DATA SHOWN: Begin

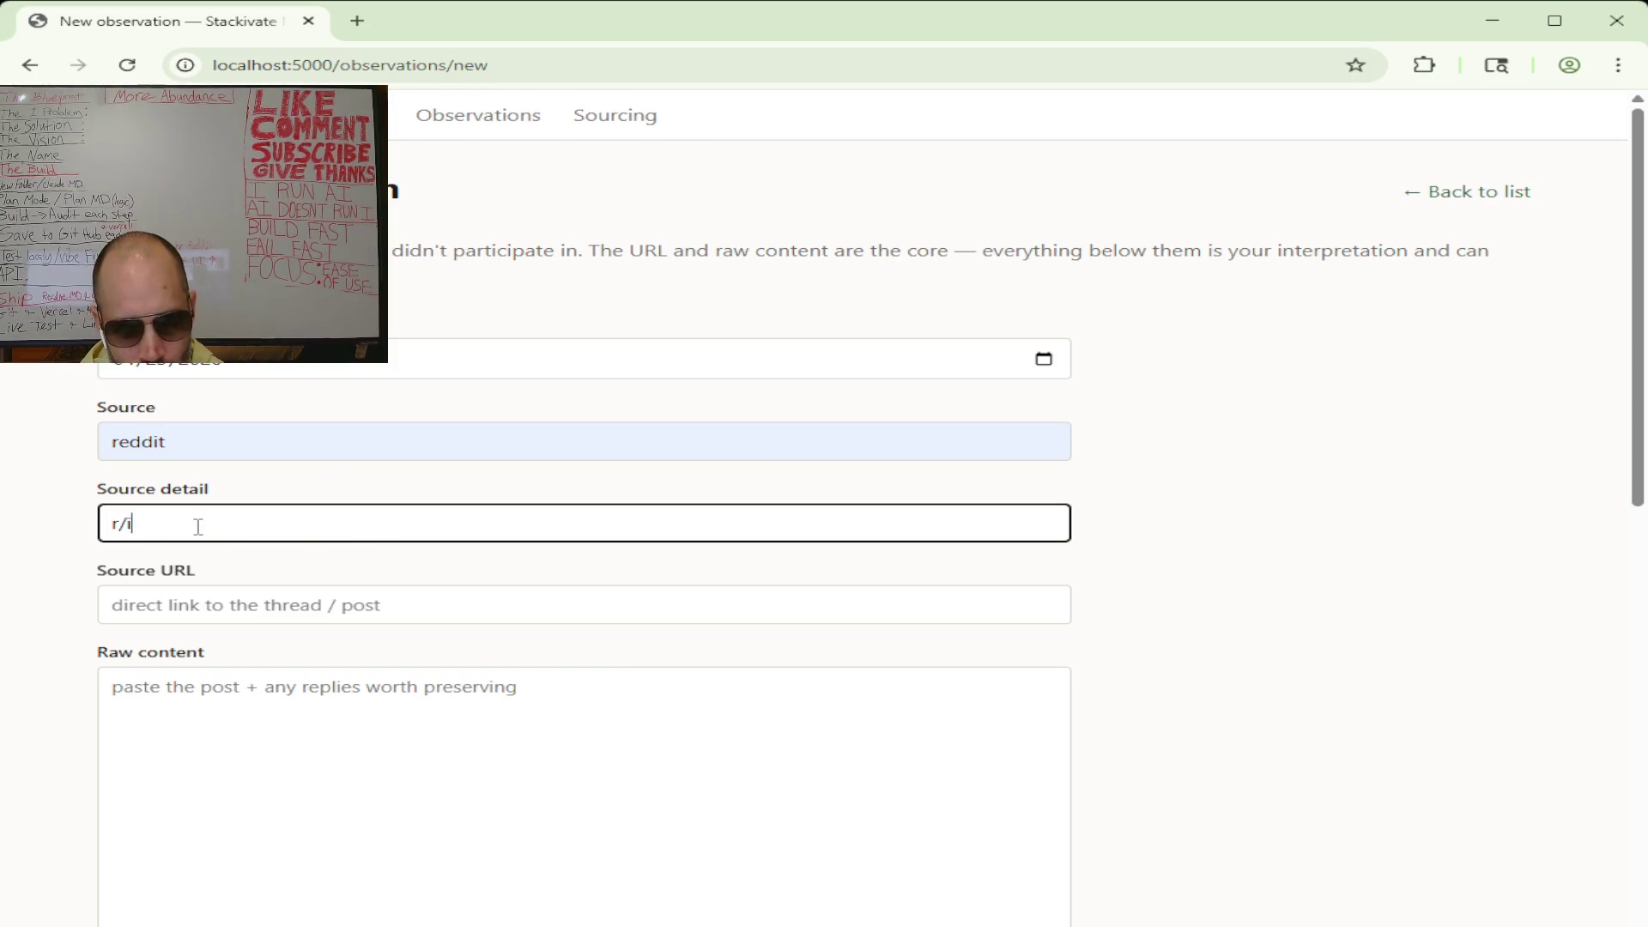
pyautogui.write('nvesting')
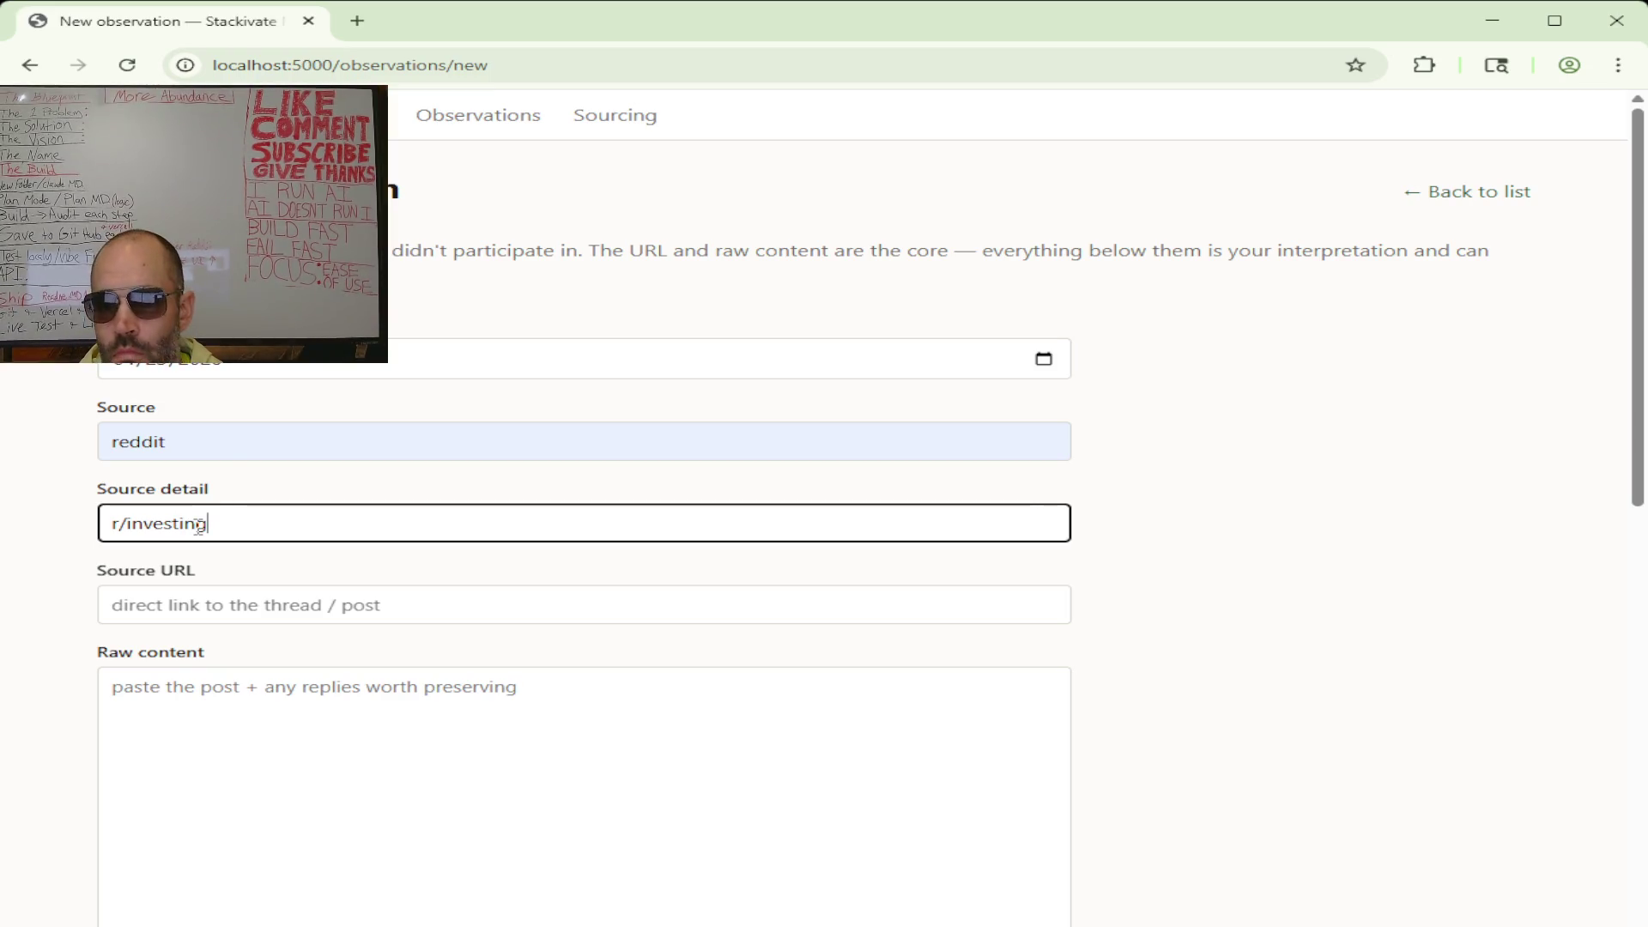
# - Paste the Reddit thread's link into Source URL, then copy the post for raw content
pyautogui.click(217, 611)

DATA SHOWN: End

_TASK GOAL_
Omit each picture, then return all of the listing exactly as it stands.

_YOUR SOLUTION_
pyautogui.write('nvesting')
# - Paste the Reddit thread's link into Source URL, then copy the post for raw content
pyautogui.click(217, 611)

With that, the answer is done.